Problem: Word for word, restate the lines of the data below between those holding "the market..." and "Int: Jet Black/Maple Sugar", inclusive; pictures do not belong in the copy.

BEGIN Exercise input

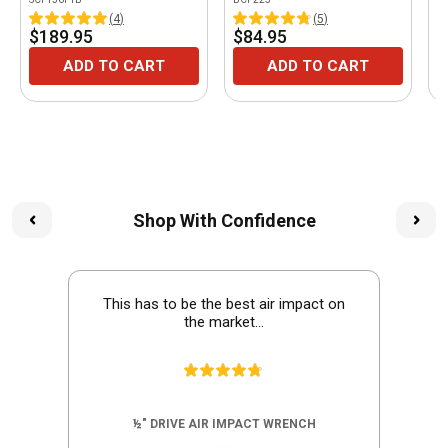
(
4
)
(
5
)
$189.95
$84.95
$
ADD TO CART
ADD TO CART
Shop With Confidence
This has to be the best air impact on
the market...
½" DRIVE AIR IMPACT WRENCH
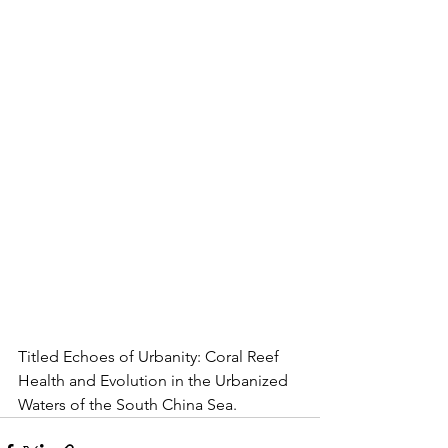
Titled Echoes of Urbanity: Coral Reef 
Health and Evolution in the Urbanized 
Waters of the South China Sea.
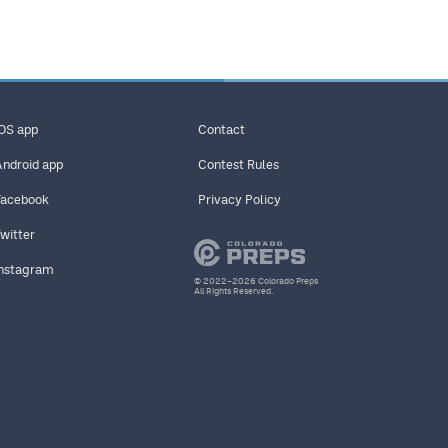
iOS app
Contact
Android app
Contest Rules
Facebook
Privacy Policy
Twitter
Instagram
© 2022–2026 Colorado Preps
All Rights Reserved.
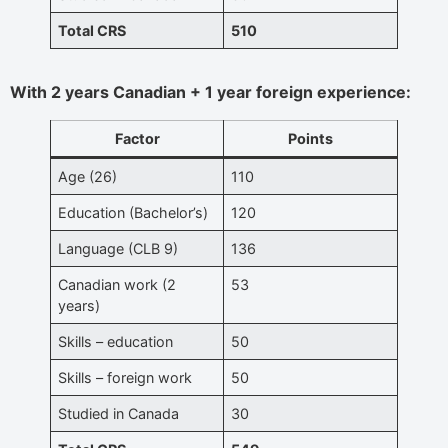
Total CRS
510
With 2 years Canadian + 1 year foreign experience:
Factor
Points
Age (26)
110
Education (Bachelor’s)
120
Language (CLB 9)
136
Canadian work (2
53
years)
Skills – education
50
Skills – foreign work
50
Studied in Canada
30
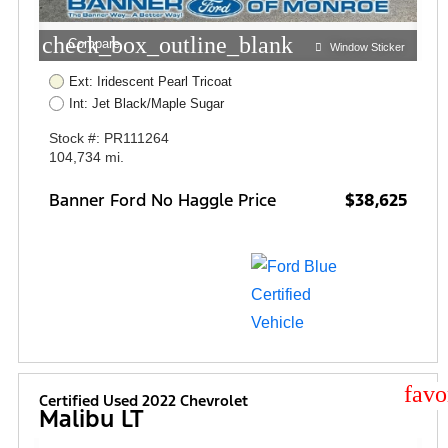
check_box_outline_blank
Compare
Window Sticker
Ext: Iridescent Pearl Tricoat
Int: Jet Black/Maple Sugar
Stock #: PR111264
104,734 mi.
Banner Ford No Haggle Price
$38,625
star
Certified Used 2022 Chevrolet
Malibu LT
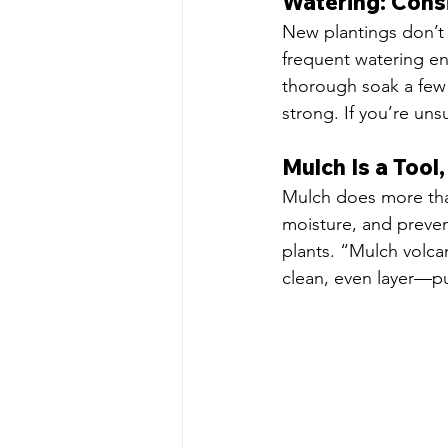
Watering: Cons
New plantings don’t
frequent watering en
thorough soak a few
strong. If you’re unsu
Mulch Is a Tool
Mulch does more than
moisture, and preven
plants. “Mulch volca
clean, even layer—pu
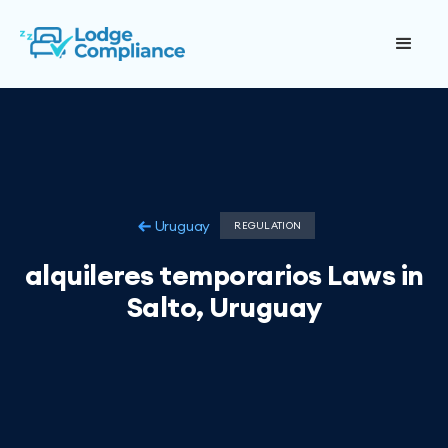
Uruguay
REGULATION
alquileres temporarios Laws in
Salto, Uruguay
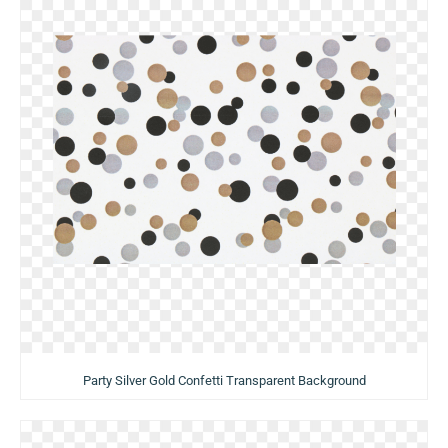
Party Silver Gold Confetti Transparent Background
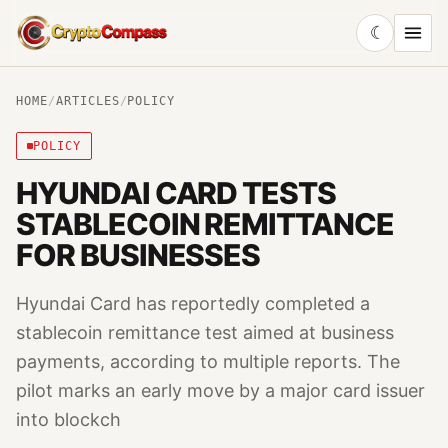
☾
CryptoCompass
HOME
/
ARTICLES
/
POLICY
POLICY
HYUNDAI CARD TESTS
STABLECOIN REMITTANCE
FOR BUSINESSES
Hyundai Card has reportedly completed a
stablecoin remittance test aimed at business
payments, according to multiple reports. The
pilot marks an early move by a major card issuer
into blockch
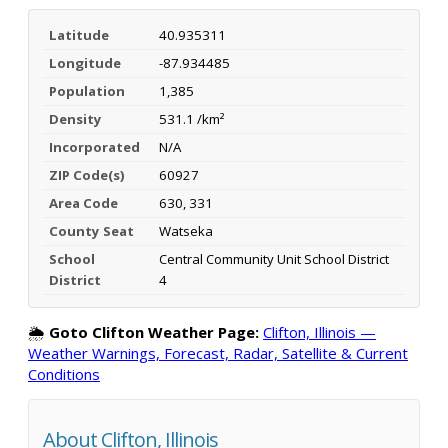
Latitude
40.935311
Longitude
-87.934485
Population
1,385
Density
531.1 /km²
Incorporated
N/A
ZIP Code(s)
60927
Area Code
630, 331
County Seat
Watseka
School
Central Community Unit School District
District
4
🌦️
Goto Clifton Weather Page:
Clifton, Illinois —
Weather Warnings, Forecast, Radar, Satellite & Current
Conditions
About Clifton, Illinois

END Exercise input

Final answer:
the market...
½" DRIVE AIR IMPACT WRENCH
Titled Echoes of Urbanity: Coral Reef 
Health and Evolution in the Urbanized 
Waters of the South China Sea.
iOS app
Contact
Android app
Contest Rules
Facebook
Privacy Policy
Twitter
Instagram
© 2022–2026 Colorado Preps
All Rights Reserved.
Total CRS
510
With 2 years Canadian + 1 year foreign experience:
Factor
Points
Age (26)
110
Education (Bachelor’s)
120
Language (CLB 9)
136
Canadian work (2
53
years)
Skills – education
50
Skills – foreign work
50
Studied in Canada
30
check_box_outline_blank
Compare
Window Sticker
Ext: Iridescent Pearl Tricoat
Int: Jet Black/Maple Sugar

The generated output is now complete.